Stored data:
↓
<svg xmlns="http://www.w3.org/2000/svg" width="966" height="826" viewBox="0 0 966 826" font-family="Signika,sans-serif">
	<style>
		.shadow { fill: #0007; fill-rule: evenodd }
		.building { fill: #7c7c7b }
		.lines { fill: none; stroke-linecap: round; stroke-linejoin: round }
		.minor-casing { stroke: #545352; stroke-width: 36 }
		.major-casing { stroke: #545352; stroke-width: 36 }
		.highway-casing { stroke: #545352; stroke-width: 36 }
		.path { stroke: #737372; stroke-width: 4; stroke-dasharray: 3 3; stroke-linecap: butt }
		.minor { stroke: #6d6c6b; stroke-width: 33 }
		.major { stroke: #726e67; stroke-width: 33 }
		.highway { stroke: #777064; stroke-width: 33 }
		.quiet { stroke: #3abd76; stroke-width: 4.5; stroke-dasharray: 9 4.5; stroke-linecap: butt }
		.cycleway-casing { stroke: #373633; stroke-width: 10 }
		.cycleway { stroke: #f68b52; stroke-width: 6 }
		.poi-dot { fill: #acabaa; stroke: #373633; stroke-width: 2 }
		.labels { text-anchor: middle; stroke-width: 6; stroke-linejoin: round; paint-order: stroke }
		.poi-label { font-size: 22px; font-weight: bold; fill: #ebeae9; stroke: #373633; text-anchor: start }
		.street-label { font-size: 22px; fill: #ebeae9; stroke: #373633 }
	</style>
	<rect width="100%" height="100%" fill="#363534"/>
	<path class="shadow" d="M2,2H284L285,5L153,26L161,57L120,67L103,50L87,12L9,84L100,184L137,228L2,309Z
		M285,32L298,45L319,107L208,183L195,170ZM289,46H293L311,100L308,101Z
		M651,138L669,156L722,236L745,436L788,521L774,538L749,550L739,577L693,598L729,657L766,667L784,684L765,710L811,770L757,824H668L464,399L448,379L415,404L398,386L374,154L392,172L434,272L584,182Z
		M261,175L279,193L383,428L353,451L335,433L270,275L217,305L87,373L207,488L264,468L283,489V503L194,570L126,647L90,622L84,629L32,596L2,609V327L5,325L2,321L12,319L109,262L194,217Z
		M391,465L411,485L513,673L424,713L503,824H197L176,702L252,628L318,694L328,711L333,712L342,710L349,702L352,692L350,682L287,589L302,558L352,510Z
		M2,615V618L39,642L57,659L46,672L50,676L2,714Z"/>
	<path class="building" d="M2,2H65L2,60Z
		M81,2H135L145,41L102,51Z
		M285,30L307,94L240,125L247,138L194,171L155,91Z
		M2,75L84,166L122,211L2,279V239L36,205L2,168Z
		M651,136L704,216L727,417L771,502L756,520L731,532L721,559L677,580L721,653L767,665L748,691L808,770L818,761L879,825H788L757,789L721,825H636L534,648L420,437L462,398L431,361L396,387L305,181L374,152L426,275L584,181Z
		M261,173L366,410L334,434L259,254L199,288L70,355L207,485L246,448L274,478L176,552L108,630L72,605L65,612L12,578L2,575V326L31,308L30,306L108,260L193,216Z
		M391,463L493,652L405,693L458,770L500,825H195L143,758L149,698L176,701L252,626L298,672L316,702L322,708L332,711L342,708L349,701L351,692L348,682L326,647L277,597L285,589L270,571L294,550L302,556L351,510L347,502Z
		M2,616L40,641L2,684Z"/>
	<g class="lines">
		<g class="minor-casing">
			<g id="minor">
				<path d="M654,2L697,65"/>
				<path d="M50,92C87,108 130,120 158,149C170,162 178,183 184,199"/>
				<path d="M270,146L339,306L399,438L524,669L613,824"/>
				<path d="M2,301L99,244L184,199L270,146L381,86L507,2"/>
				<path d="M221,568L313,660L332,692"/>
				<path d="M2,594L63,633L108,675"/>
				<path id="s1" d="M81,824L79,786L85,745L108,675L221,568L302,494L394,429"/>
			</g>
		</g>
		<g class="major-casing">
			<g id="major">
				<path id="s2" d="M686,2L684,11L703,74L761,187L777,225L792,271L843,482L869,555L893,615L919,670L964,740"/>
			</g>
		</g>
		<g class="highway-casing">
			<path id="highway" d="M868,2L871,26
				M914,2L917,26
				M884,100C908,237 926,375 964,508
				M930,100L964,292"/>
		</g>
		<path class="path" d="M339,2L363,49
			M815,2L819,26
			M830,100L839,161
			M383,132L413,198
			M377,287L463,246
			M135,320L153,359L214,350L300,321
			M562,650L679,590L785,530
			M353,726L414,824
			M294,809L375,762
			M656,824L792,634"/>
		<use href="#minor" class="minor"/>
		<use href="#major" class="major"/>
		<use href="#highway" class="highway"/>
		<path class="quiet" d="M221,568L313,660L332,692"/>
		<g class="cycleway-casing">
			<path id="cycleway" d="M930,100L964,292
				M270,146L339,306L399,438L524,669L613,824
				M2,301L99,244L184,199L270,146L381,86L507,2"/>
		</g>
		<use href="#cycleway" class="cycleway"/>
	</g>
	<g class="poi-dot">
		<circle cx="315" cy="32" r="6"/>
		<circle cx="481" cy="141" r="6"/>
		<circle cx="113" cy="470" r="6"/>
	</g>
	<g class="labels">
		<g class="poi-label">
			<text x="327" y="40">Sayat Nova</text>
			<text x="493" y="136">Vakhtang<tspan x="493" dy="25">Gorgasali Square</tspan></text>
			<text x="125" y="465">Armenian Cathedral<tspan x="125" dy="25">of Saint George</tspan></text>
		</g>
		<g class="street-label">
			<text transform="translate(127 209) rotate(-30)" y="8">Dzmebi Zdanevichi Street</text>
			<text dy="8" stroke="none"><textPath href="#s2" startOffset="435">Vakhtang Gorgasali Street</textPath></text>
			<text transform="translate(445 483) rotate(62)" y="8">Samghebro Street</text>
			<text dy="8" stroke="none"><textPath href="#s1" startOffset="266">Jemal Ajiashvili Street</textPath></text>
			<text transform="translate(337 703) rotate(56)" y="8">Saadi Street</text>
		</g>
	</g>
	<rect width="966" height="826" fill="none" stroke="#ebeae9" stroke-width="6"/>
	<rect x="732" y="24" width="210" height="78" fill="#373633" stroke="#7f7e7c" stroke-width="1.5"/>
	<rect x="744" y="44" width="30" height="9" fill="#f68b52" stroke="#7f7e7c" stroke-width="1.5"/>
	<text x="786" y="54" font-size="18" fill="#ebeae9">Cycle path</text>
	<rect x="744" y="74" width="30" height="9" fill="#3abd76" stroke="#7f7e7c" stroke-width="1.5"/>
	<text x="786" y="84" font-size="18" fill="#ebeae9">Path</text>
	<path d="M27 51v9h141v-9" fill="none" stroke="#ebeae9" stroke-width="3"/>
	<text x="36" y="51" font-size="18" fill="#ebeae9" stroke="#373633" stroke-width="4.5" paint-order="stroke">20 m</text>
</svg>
↑
- [About this task]
Once more, write out the records in full, exactly as they appear.

- [Finished task]
<svg xmlns="http://www.w3.org/2000/svg" width="966" height="826" viewBox="0 0 966 826" font-family="Signika,sans-serif">
	<style>
		.shadow { fill: #0007; fill-rule: evenodd }
		.building { fill: #7c7c7b }
		.lines { fill: none; stroke-linecap: round; stroke-linejoin: round }
		.minor-casing { stroke: #545352; stroke-width: 36 }
		.major-casing { stroke: #545352; stroke-width: 36 }
		.highway-casing { stroke: #545352; stroke-width: 36 }
		.path { stroke: #737372; stroke-width: 4; stroke-dasharray: 3 3; stroke-linecap: butt }
		.minor { stroke: #6d6c6b; stroke-width: 33 }
		.major { stroke: #726e67; stroke-width: 33 }
		.highway { stroke: #777064; stroke-width: 33 }
		.quiet { stroke: #3abd76; stroke-width: 4.5; stroke-dasharray: 9 4.5; stroke-linecap: butt }
		.cycleway-casing { stroke: #373633; stroke-width: 10 }
		.cycleway { stroke: #f68b52; stroke-width: 6 }
		.poi-dot { fill: #acabaa; stroke: #373633; stroke-width: 2 }
		.labels { text-anchor: middle; stroke-width: 6; stroke-linejoin: round; paint-order: stroke }
		.poi-label { font-size: 22px; font-weight: bold; fill: #ebeae9; stroke: #373633; text-anchor: start }
		.street-label { font-size: 22px; fill: #ebeae9; stroke: #373633 }
	</style>
	<rect width="100%" height="100%" fill="#363534"/>
	<path class="shadow" d="M2,2H284L285,5L153,26L161,57L120,67L103,50L87,12L9,84L100,184L137,228L2,309Z
		M285,32L298,45L319,107L208,183L195,170ZM289,46H293L311,100L308,101Z
		M651,138L669,156L722,236L745,436L788,521L774,538L749,550L739,577L693,598L729,657L766,667L784,684L765,710L811,770L757,824H668L464,399L448,379L415,404L398,386L374,154L392,172L434,272L584,182Z
		M261,175L279,193L383,428L353,451L335,433L270,275L217,305L87,373L207,488L264,468L283,489V503L194,570L126,647L90,622L84,629L32,596L2,609V327L5,325L2,321L12,319L109,262L194,217Z
		M391,465L411,485L513,673L424,713L503,824H197L176,702L252,628L318,694L328,711L333,712L342,710L349,702L352,692L350,682L287,589L302,558L352,510Z
		M2,615V618L39,642L57,659L46,672L50,676L2,714Z"/>
	<path class="building" d="M2,2H65L2,60Z
		M81,2H135L145,41L102,51Z
		M285,30L307,94L240,125L247,138L194,171L155,91Z
		M2,75L84,166L122,211L2,279V239L36,205L2,168Z
		M651,136L704,216L727,417L771,502L756,520L731,532L721,559L677,580L721,653L767,665L748,691L808,770L818,761L879,825H788L757,789L721,825H636L534,648L420,437L462,398L431,361L396,387L305,181L374,152L426,275L584,181Z
		M261,173L366,410L334,434L259,254L199,288L70,355L207,485L246,448L274,478L176,552L108,630L72,605L65,612L12,578L2,575V326L31,308L30,306L108,260L193,216Z
		M391,463L493,652L405,693L458,770L500,825H195L143,758L149,698L176,701L252,626L298,672L316,702L322,708L332,711L342,708L349,701L351,692L348,682L326,647L277,597L285,589L270,571L294,550L302,556L351,510L347,502Z
		M2,616L40,641L2,684Z"/>
	<g class="lines">
		<g class="minor-casing">
			<g id="minor">
				<path d="M654,2L697,65"/>
				<path d="M50,92C87,108 130,120 158,149C170,162 178,183 184,199"/>
				<path d="M270,146L339,306L399,438L524,669L613,824"/>
				<path d="M2,301L99,244L184,199L270,146L381,86L507,2"/>
				<path d="M221,568L313,660L332,692"/>
				<path d="M2,594L63,633L108,675"/>
				<path id="s1" d="M81,824L79,786L85,745L108,675L221,568L302,494L394,429"/>
			</g>
		</g>
		<g class="major-casing">
			<g id="major">
				<path id="s2" d="M686,2L684,11L703,74L761,187L777,225L792,271L843,482L869,555L893,615L919,670L964,740"/>
			</g>
		</g>
		<g class="highway-casing">
			<path id="highway" d="M868,2L871,26
				M914,2L917,26
				M884,100C908,237 926,375 964,508
				M930,100L964,292"/>
		</g>
		<path class="path" d="M339,2L363,49
			M815,2L819,26
			M830,100L839,161
			M383,132L413,198
			M377,287L463,246
			M135,320L153,359L214,350L300,321
			M562,650L679,590L785,530
			M353,726L414,824
			M294,809L375,762
			M656,824L792,634"/>
		<use href="#minor" class="minor"/>
		<use href="#major" class="major"/>
		<use href="#highway" class="highway"/>
		<path class="quiet" d="M221,568L313,660L332,692"/>
		<g class="cycleway-casing">
			<path id="cycleway" d="M930,100L964,292
				M270,146L339,306L399,438L524,669L613,824
				M2,301L99,244L184,199L270,146L381,86L507,2"/>
		</g>
		<use href="#cycleway" class="cycleway"/>
	</g>
	<g class="poi-dot">
		<circle cx="315" cy="32" r="6"/>
		<circle cx="481" cy="141" r="6"/>
		<circle cx="113" cy="470" r="6"/>
	</g>
	<g class="labels">
		<g class="poi-label">
			<text x="327" y="40">Sayat Nova</text>
			<text x="493" y="136">Vakhtang<tspan x="493" dy="25">Gorgasali Square</tspan></text>
			<text x="125" y="465">Armenian Cathedral<tspan x="125" dy="25">of Saint George</tspan></text>
		</g>
		<g class="street-label">
			<text transform="translate(127 209) rotate(-30)" y="8">Dzmebi Zdanevichi Street</text>
			<text dy="8" stroke="none"><textPath href="#s2" startOffset="435">Vakhtang Gorgasali Street</textPath></text>
			<text transform="translate(445 483) rotate(62)" y="8">Samghebro Street</text>
			<text dy="8" stroke="none"><textPath href="#s1" startOffset="266">Jemal Ajiashvili Street</textPath></text>
			<text transform="translate(337 703) rotate(56)" y="8">Saadi Street</text>
		</g>
	</g>
	<rect width="966" height="826" fill="none" stroke="#ebeae9" stroke-width="6"/>
	<rect x="732" y="24" width="210" height="78" fill="#373633" stroke="#7f7e7c" stroke-width="1.5"/>
	<rect x="744" y="44" width="30" height="9" fill="#f68b52" stroke="#7f7e7c" stroke-width="1.5"/>
	<text x="786" y="54" font-size="18" fill="#ebeae9">Cycle path</text>
	<rect x="744" y="74" width="30" height="9" fill="#3abd76" stroke="#7f7e7c" stroke-width="1.5"/>
	<text x="786" y="84" font-size="18" fill="#ebeae9">Path</text>
	<path d="M27 51v9h141v-9" fill="none" stroke="#ebeae9" stroke-width="3"/>
	<text x="36" y="51" font-size="18" fill="#ebeae9" stroke="#373633" stroke-width="4.5" paint-order="stroke">20 m</text>
</svg>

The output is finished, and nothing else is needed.